Des Moines Register Op-Ed: Banking bill protects American consumers

This op-ed by AFR Steering Committee Member Cathy Lesser Mansfield appeared in the Des Moines Register today in response to Senator Grassley’s announcement that he will not vote for financial reform.

Iowa Sen. Chuck Grassley’s decision not to support the banking bill before the Senate this week is bad for Iowa. He claims the bill is good for Wall Street, and not for consumers, but he is wrong. The bill is a good one, and consumer organizations around the country are unanimously in support of this bill.
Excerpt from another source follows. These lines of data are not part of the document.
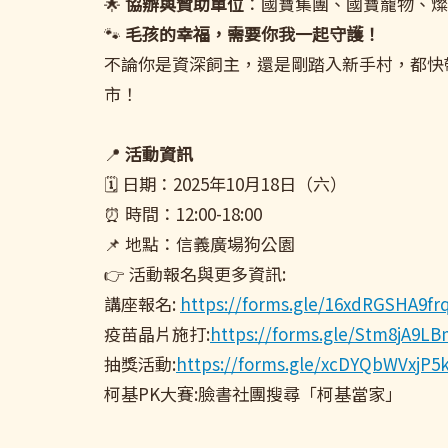
🌟
協辦與贊助單位
：國寶集團、國寶寵物、燦
🐾
毛孩的幸福，需要你我一起守護！
不論你是資深飼主，還是剛踏入新手村，都快
市！
📍
活動資訊
🗓 日期：2025年10月18日（六）
⏰ 時間：12:00-18:00
📌 地點：信義廣場狗公園
👉 活動報名與更多資訊:
講座報名:
https://forms.gle/16xdRGSHA9fr
疫苗晶片施打:
https://forms.gle/Stm8jA9
抽獎活動:
https://forms.gle/xcDYQbWVxjP5k
柯基PK大賽:臉書社團搜尋「柯基當家」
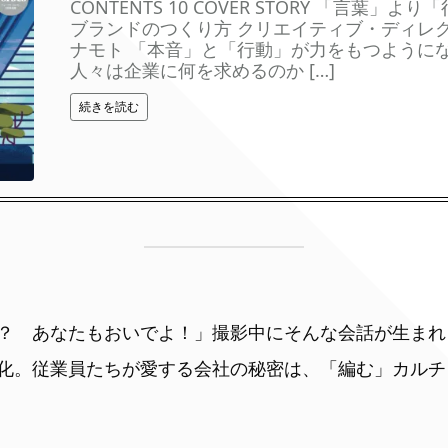
CONTENTS 10 COVER STORY 「言葉」よ
ブランドのつくり方 クリエイティブ・ディレ
ナモト 「本音」と「行動」が力をもつように
人々は企業に何を求めるのか […]
続きを読む
？ あなたもおいでよ！」撮影中にそんな会話が生まれ
化。従業員たちが愛する会社の秘密は、「編む」カルチ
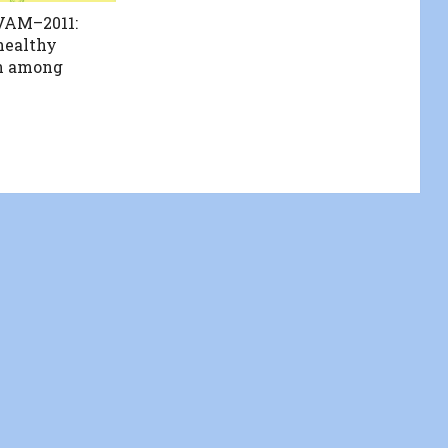
AM–2011:
healthy
n among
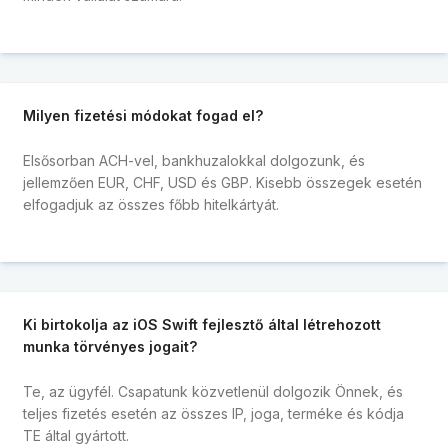
Milyen fizetési módokat fogad el?
Elsősorban ACH-vel, bankhuzalokkal dolgozunk, és
jellemzően EUR, CHF, USD és GBP. Kisebb összegek esetén
elfogadjuk az összes főbb hitelkártyát.
Ki birtokolja az iOS Swift fejlesztő által létrehozott
munka törvényes jogait?
Te, az ügyfél. Csapatunk közvetlenül dolgozik Önnek, és
teljes fizetés esetén az összes IP, joga, terméke és kódja
TE által gyártott.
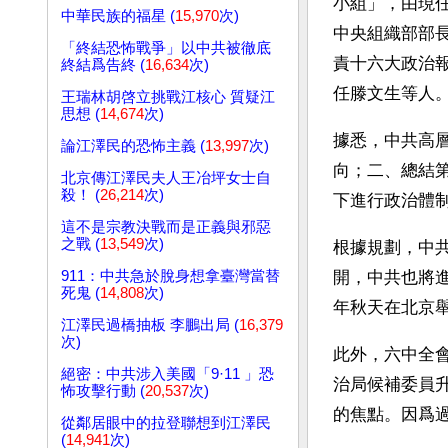
小組」，由現
中華民族的福星 (
15,970
次)
中央組織部部
「終結恐怖戰爭」以中共被徹底
責十六大政治
終結爲告終 (
16,634
次)
任滕文生等人
王瑞林胡啓立挑戰江核心 質疑江
思想 (
14,674
次)
據悉，中共高
論江澤民的恐怖主義 (
13,997
次)
向；二、總結
北京傳江澤民夫人王冶坪女士自
殺！ (
26,214
次)
下進行政治體
這不是宗教決戰而是正義與邪惡
之戰 (
13,549
次)
根據規劃，中
911：中共急於脫身想拿臺灣當替
開，中共也將
死鬼 (
14,808
次)
年秋天在北京
江澤民過橋抽板 李鵬出局 (
16,379
次)
此外，六中全
絕密：中共涉入美國「9·11 」恐
治局候補委員
怖攻擊行動 (
20,537
次)
的焦點。因爲
從鄰居眼中的拉登聯想到江澤民
(
14,941
次)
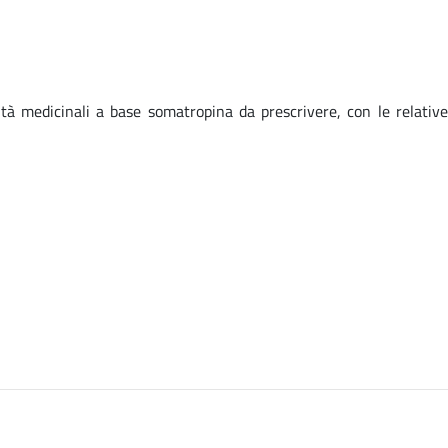
tà medicinali a base somatropina da prescrivere, con le relative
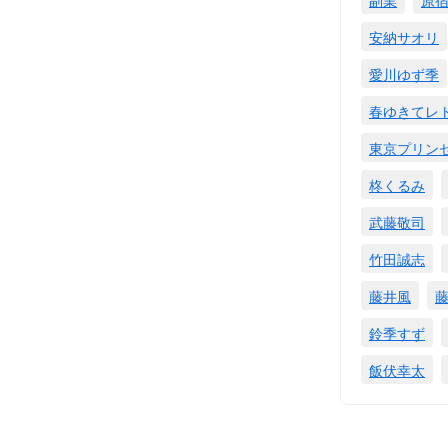
安納サオリ
愛川ゆず季
春ゆきてレ
東京プリン
柊くるみ
武藤敬司
竹田誠志
藤井風
鈴季すず
飯伏幸太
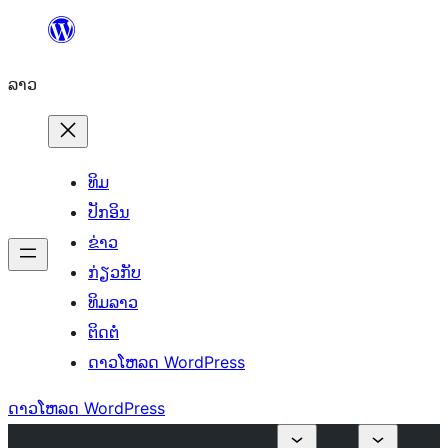
ຂ້າມ
ໄປ
ລາວ
ທີ່
ເນື້ອຫາ
ທິມ
ປັກອິນ
ຂ່າວ
ກ່ຽວກັບ
ທິມລາວ
ຕິດຕໍ່
ດາວໂຫລດ WordPress
ດາວໂຫລດ WordPress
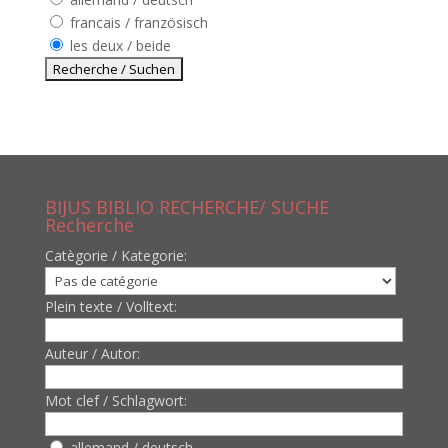
francais / französisch
les deux / beide
BIJUS BIBLIO RECHERCHE/ SUCHE
Recherche
Catègorie / Kategorie:
Plein texte / Volltext:
Auteur / Autor:
Mot clef / Schlagwort:
allemand / deutsch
The legislation at issue – the Dodd-Frank Wall Street Reform and Consumer Protection Act – will overhaul the financial services industry, protect consumers from dangerous financial products and inject transparency into the financial dealings of banks and other financial institutions. If this bill does not pass, borrowers, families, neighborhoods, city and state economies, investors and financial markets will remain vulnerable to the dire consequences of unmonitored and unrestrained lending and investing.
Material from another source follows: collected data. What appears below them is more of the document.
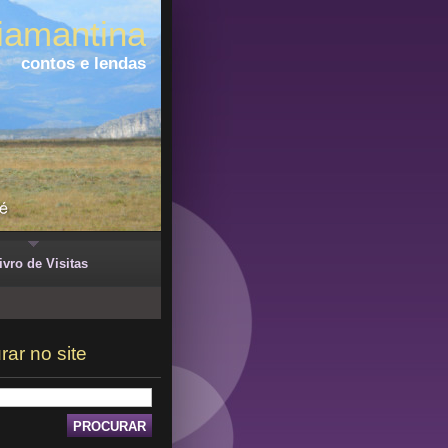
iamantina
contos e lendas
ivro de Visitas
rar no site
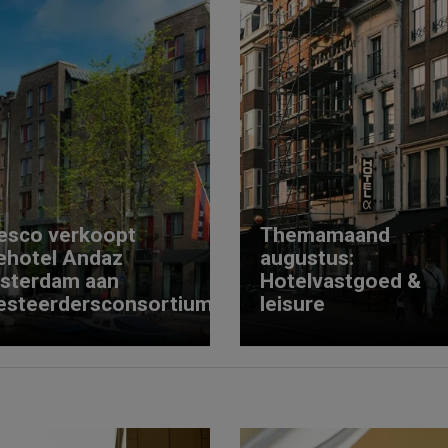
esco verkoopt
Themamaand
ehotel Andaz
augustus:
sterdam aan
Hotelvastgoed &
esteerdersconsortium
leisure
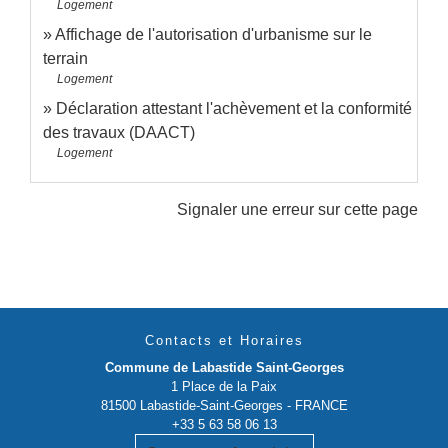
Logement
Affichage de l'autorisation d'urbanisme sur le
terrain
Logement
Déclaration attestant l'achèvement et la conformité
des travaux (DAACT)
Logement
Signaler une erreur sur cette page
Contacts et Horaires
Commune de Labastide Saint-Georges
1 Place de la Paix
81500 Labastide-Saint-Georges - FRANCE
+33 5 63 58 06 13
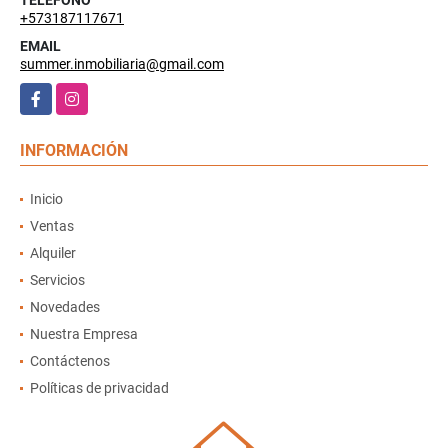
+573187117671
EMAIL
summer.inmobiliaria@gmail.com
Facebook
Instagram
INFORMACIÓN
Inicio
Ventas
Alquiler
Servicios
Novedades
Nuestra Empresa
Contáctenos
Políticas de privacidad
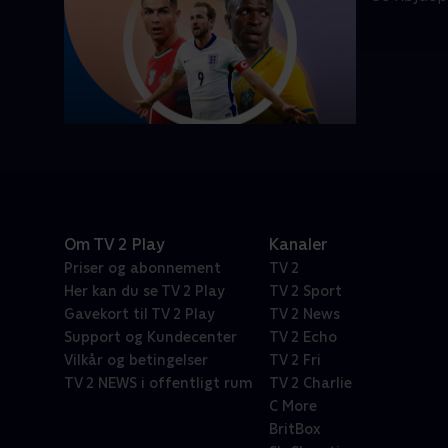
Om TV 2 Play
Kanaler
Priser og abonnement
TV 2
Her kan du se TV 2 Play
TV 2 Sport
Gavekort til TV 2 Play
TV 2 News
Support og Kundecenter
TV 2 Echo
Vilkår og betingelser
TV 2 Fri
TV 2 NEWS i offentligt rum
TV 2 Charlie
C More
BritBox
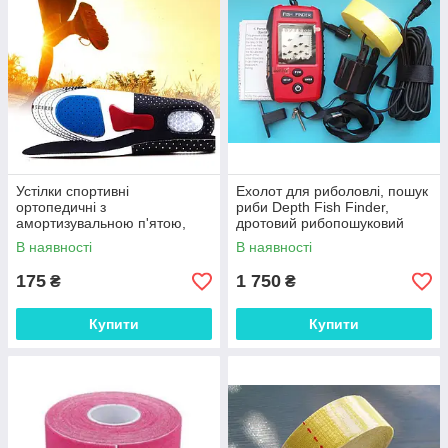
Устілки спортивні
Ехолот для риболовлі, пошук
ортопедичні з
риби Depth Fish Finder,
амортизувальною п'ятою,
дротовий рибопошуковий
розмір L (250 мм-280 мм)
В наявності
В наявності
175
1 750
₴
₴
Купити
Купити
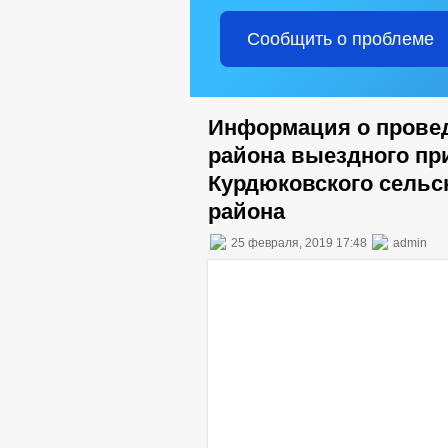
Сообщить о проблеме
Информация о прове
района выездного пр
Курдюковского сельс
района
25 февраля, 2019 17:48
admin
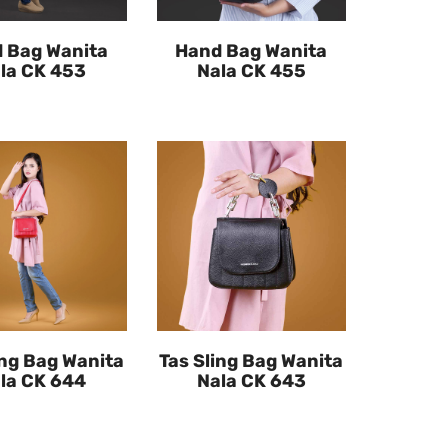
 Bag Wanita
Hand Bag Wanita
la CK 453
Nala CK 455
ing Bag Wanita
Tas Sling Bag Wanita
la CK 644
Nala CK 643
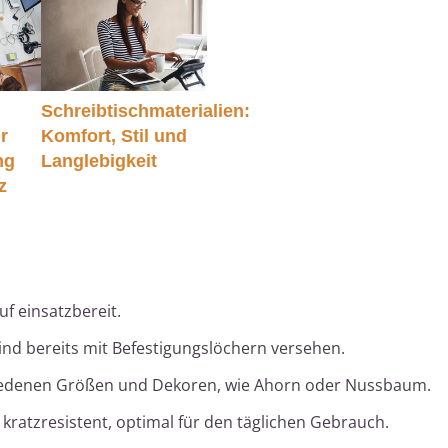
Schreibtischmaterialien:
r
Komfort, Stil und
ng
Langlebigkeit
z
:
f einsatzbereit.
ind bereits mit Befestigungslöchern versehen.
hiedenen Größen und Dekoren, wie Ahorn oder Nussbaum.
kratzresistent, optimal für den täglichen Gebrauch.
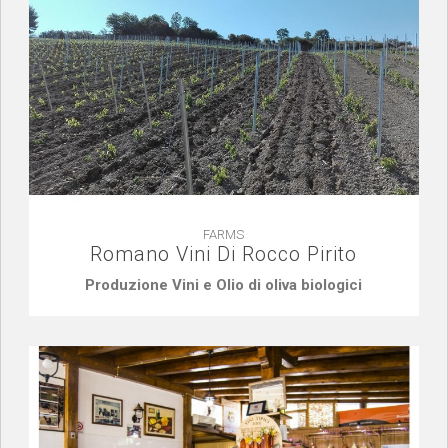
FARMS
Romano Vini Di Rocco Pirito
Produzione Vini e Olio di oliva biologici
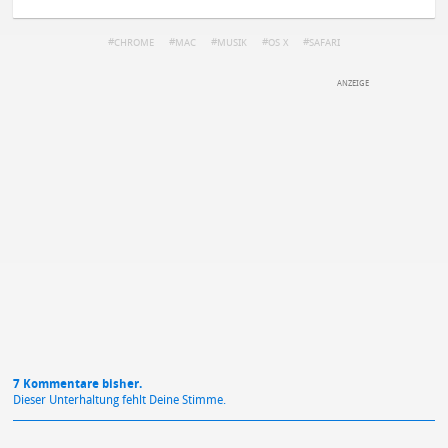
CHROME
MAC
MUSIK
OS X
SAFARI
DEINE ANMERKUNG ZUM ARTIKEL
Mit Absendung stimmst du unseren
Datenschutzbestimmungen
zu
7 Kommentare bisher.
Dieser Unterhaltung fehlt Deine Stimme.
I have been practicing, teaching and writing about consumer protection law for two decades. I am one of the many people who did see a crisis coming a decade ago, and tried to get Washington’s attention.

My colleagues and I authored studies and law review articles exposing the practices of the subprime mortgage lending industry and urging Congress to protect consumers from the worst aspects of this market. We testified before Congress and federal agencies, and brought victims of and participants in the subprime mortgage market with us. We proved over and over again that the market was having a disproportionate negative impact on borrowers of color.

Despite our warnings, Congress did nothing to rein in the lending abuses rife in the subprime market. The subprime mortgage market flourished, and even migrated into other parts of the mortgage market, producing default and foreclosure rates the likes of which we have not seen since the Great Depression.

The urgent calls for reform and regulation made by a myriad of academics, consumer law practitioners, consumers and consumer protection organizations went unheeded. The sky is falling, we cried. But our elected officials did not answer the call for protection – until now.

Now, finally, after almost a year of careful work, Congress has produced the Dodd-Frank Wall Street Reform and Consumer Protection Act. This legislation answers the call.

This bill will finally give consumers, investors and markets the protection and transparency that were so desperately needed and so obviously absent for so many years. For example, the legislation establishes a new, independent consumer financial protection bureau to be housed in the Federal Reserve. Market participants will finally be held accountable for lending and investment decisions with self-serving, short-term gain and long-term consequences for consumers, investors and the financial markets.

Most important, consumers will finally be assured that, just as the government’s Consumer Product Safety Commission protects them from exploding toasters, the government will now also protect them from dangerous financial products.

It’s a shame Grassley has decided to pull his support for this bill. It is even sadder that he gave a disingenuous reason for not voting for the legislation – that Wall Street was in support of it, so it must not be a change for Wall Street or good for Iowans. In fact, the bill is a sea change in how we monitor and regulate financial markets and products. This is the protection Iowans deserve.